Attorneys for Brewer on Aug. 10 filed a petition asking the nation’s highest court to overturn a lower court’s decision to block parts of the controversial law.

“I am hopeful that the U.S. Supreme Court will choose to take this case and issue much-needed clarity for states, such as Arizona, that are grappling with the significant human and financial costs of illegal immigration,” Brewer said in a statement. “For too long the Federal government has turned a blind eye as this problem has manifested itself in the form of drop houses in our neighborhoods and crime in our communities.”

In April, the Ninth U.S. Circuit Court of Appeals refused to reverse a federal judge’s orders to keep parts of the law from taking effect. Among those measures blocked was a hotly-debated provision giving law enforcement the right to question individuals about their immigration status, even if they were stopped or detained for other reasons.
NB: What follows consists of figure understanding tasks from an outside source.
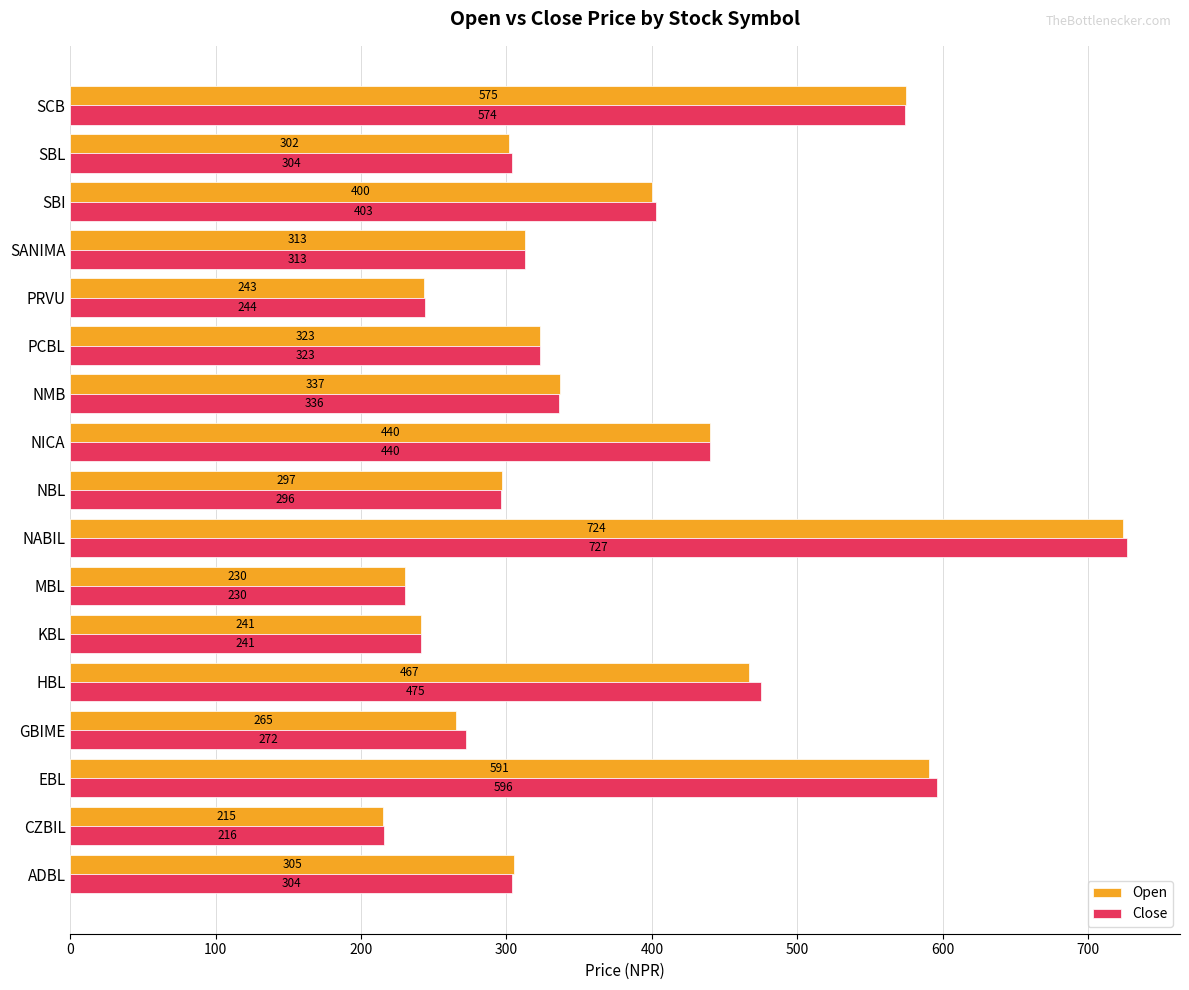

Rank the series by their maximum value, from lowest to highest.

Open, Close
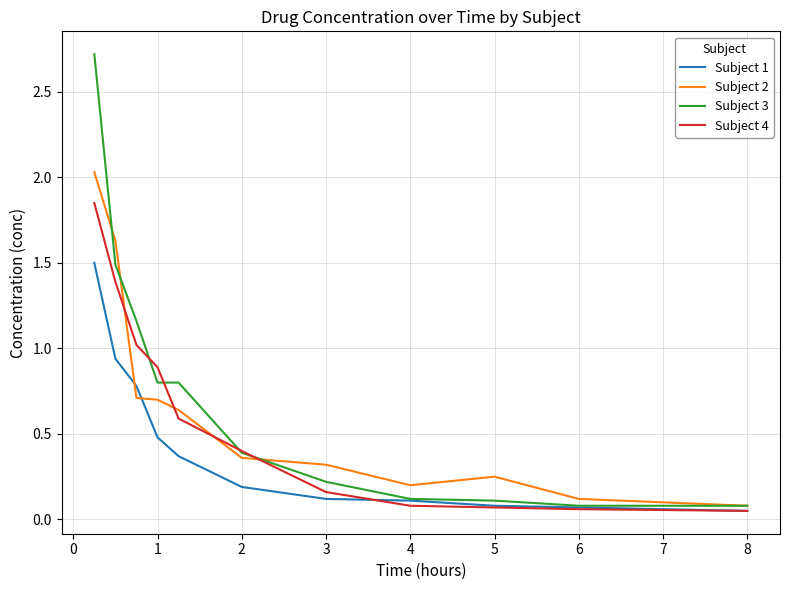

Which series has the largest range (max minus min)?

Subject 3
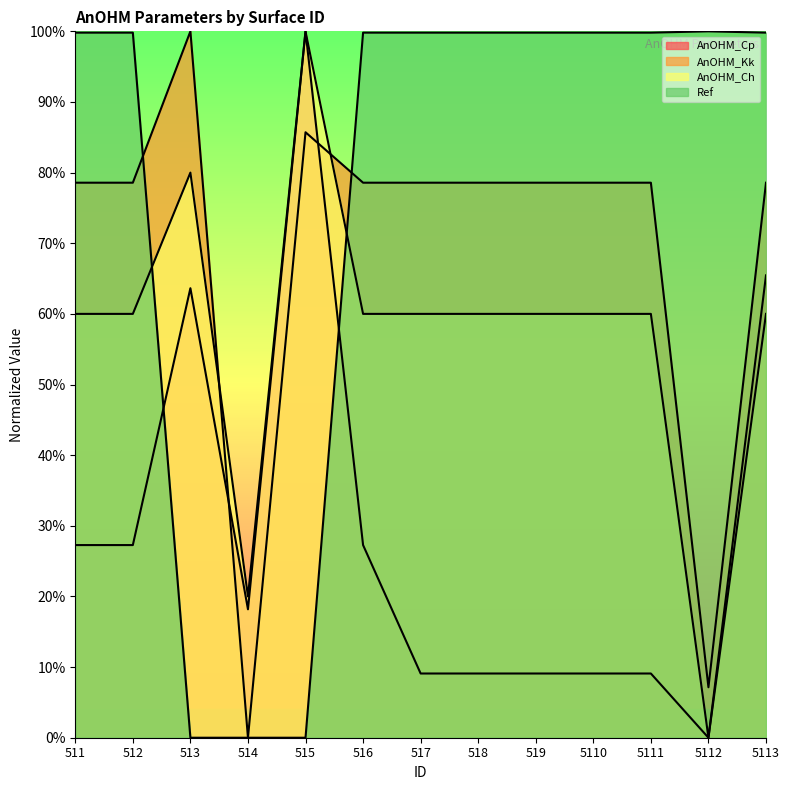

Does the chart have visible grid lines?

No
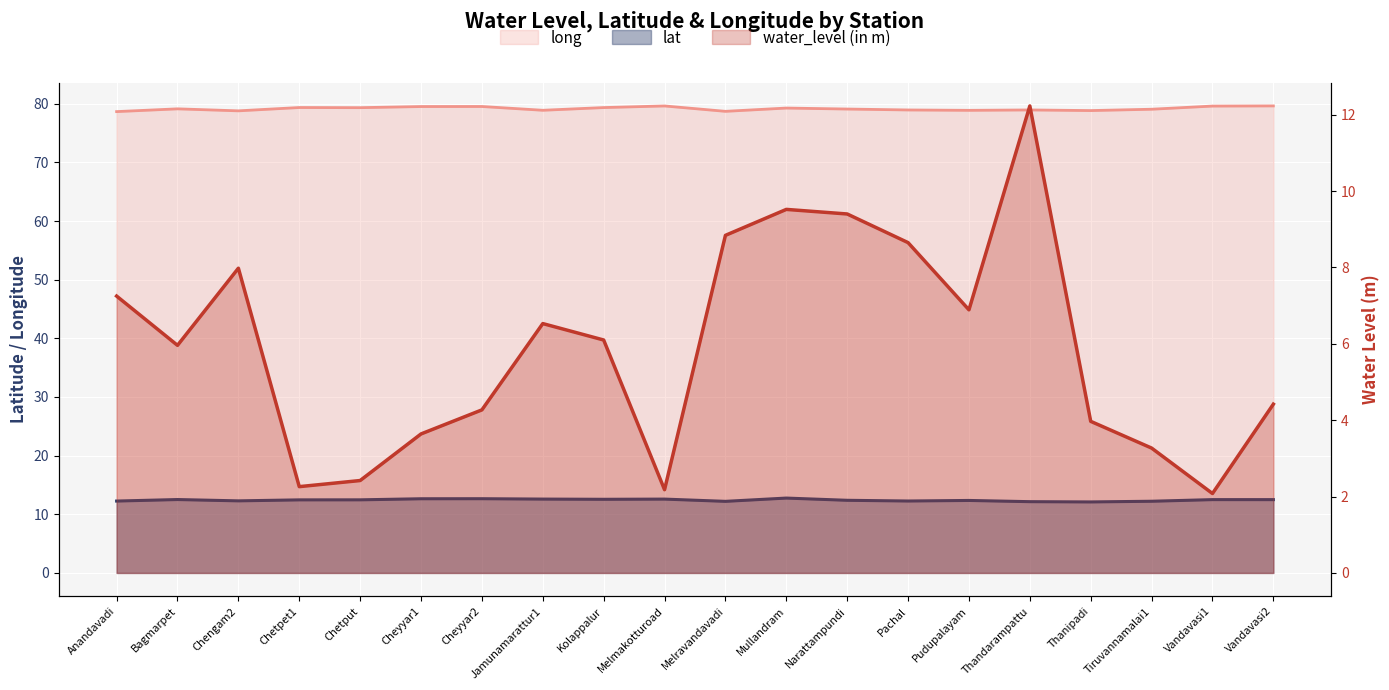

How many categories are shown in the chart?

20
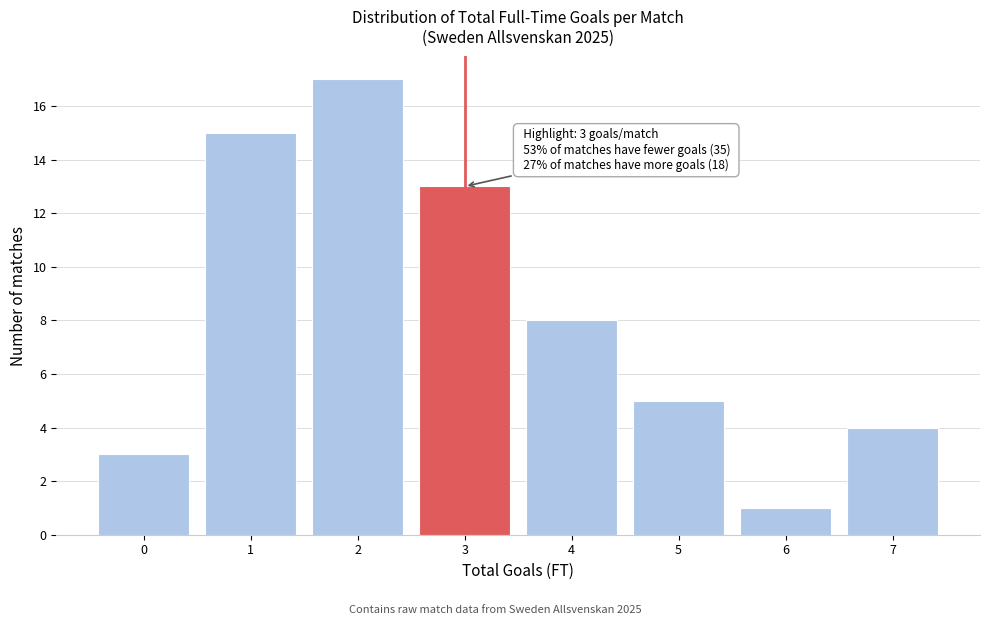

Which range on the x-axis has the tallest bar?

1.5 to 2.5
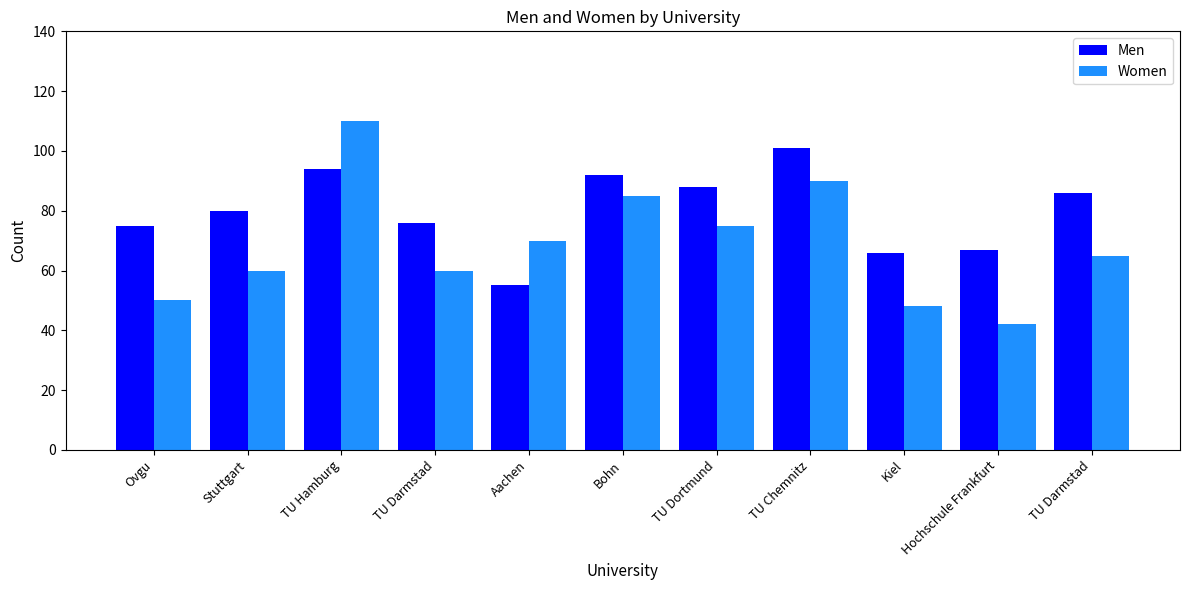

Does the chart contain stacked bars?

No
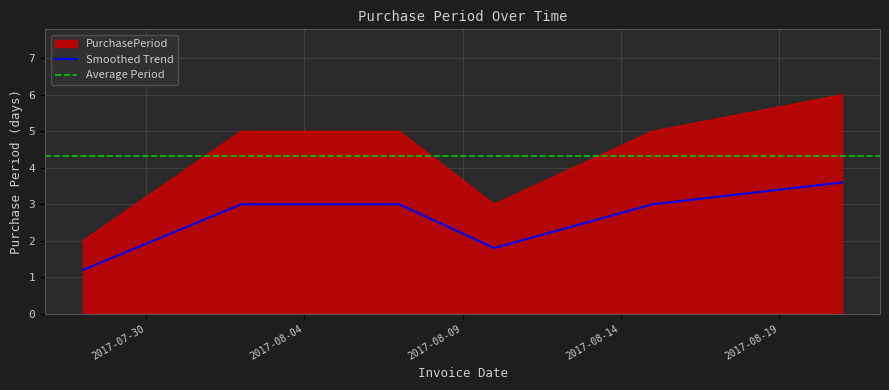

What is the average value?

4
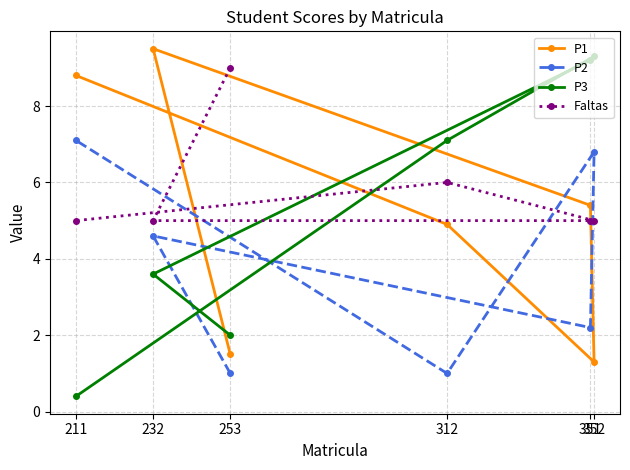

How many times do P3 and P1 cross each other?

3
“We hold that the district court did not abuse its discretion by enjoining S.B. 1070 Sections 2(B), 3, 5(C), and 6,” Ninth Circuit Judge Richard A. Paez wrote in his opinion. “Therefore, we affirm the district court’s preliminary injunction order enjoining these certain provisions.”

State officials were upset with the decision and are hoping the Supreme Court supports their arguments for the need for tougher immigration laws.

“If the Ninth Circuit holding that that is prohibited to the state is not overturned by the Supreme Court, this country’s sovereignty is in trouble,” Arizona Attorney General Tom Horne said in a statement.